**SUPPLIED INFORMATION**
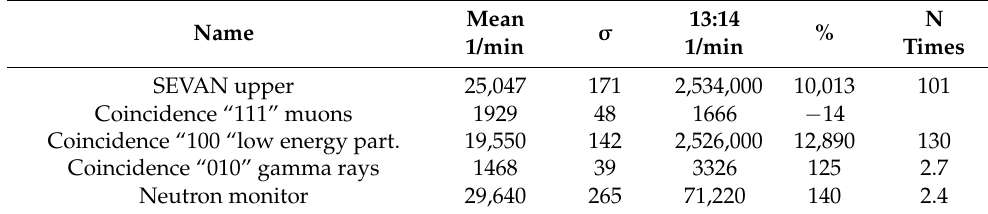
Table 4. Minute average count rates of SEVAN and NM detectors located at Lomnicky Stit and extreme values at the maximum flux minute of a TGE registered on 10 June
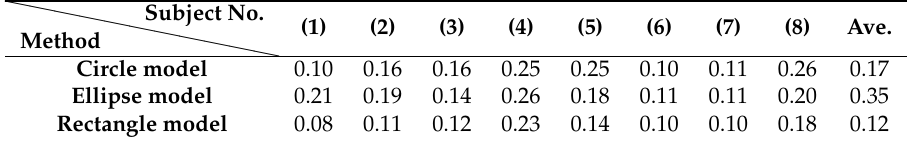
Table 1. RMS of the AP-diameter estimation error. (cid:96)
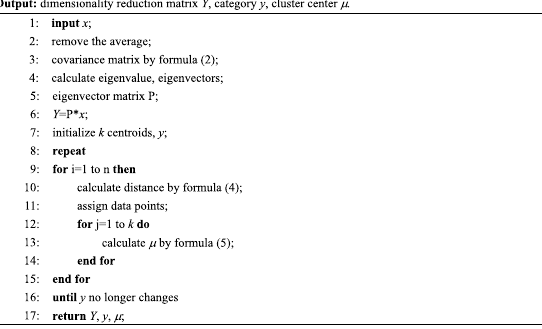
Algorithm 2. Feature dimensionality reduction and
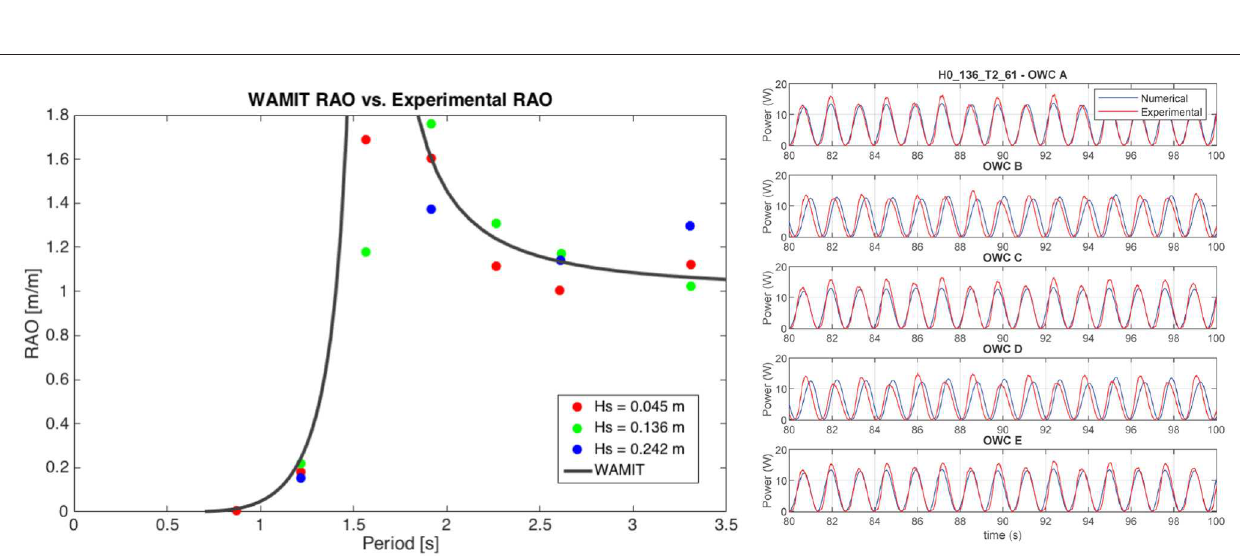
Frontiers in Energy Research |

**YOUR GOAL**
An exact copy of all the lines above is required, with the pictures removed.

**RESPONSE TO THIS TASK**
Table 4. Minute average count rates of SEVAN and NM detectors located at Lomnicky Stit and extreme values at the maximum flux minute of a TGE registered on 10 June
Table 1. RMS of the AP-diameter estimation error. (cid:96)
Algorithm 2. Feature dimensionality reduction and
Frontiers in Energy Research |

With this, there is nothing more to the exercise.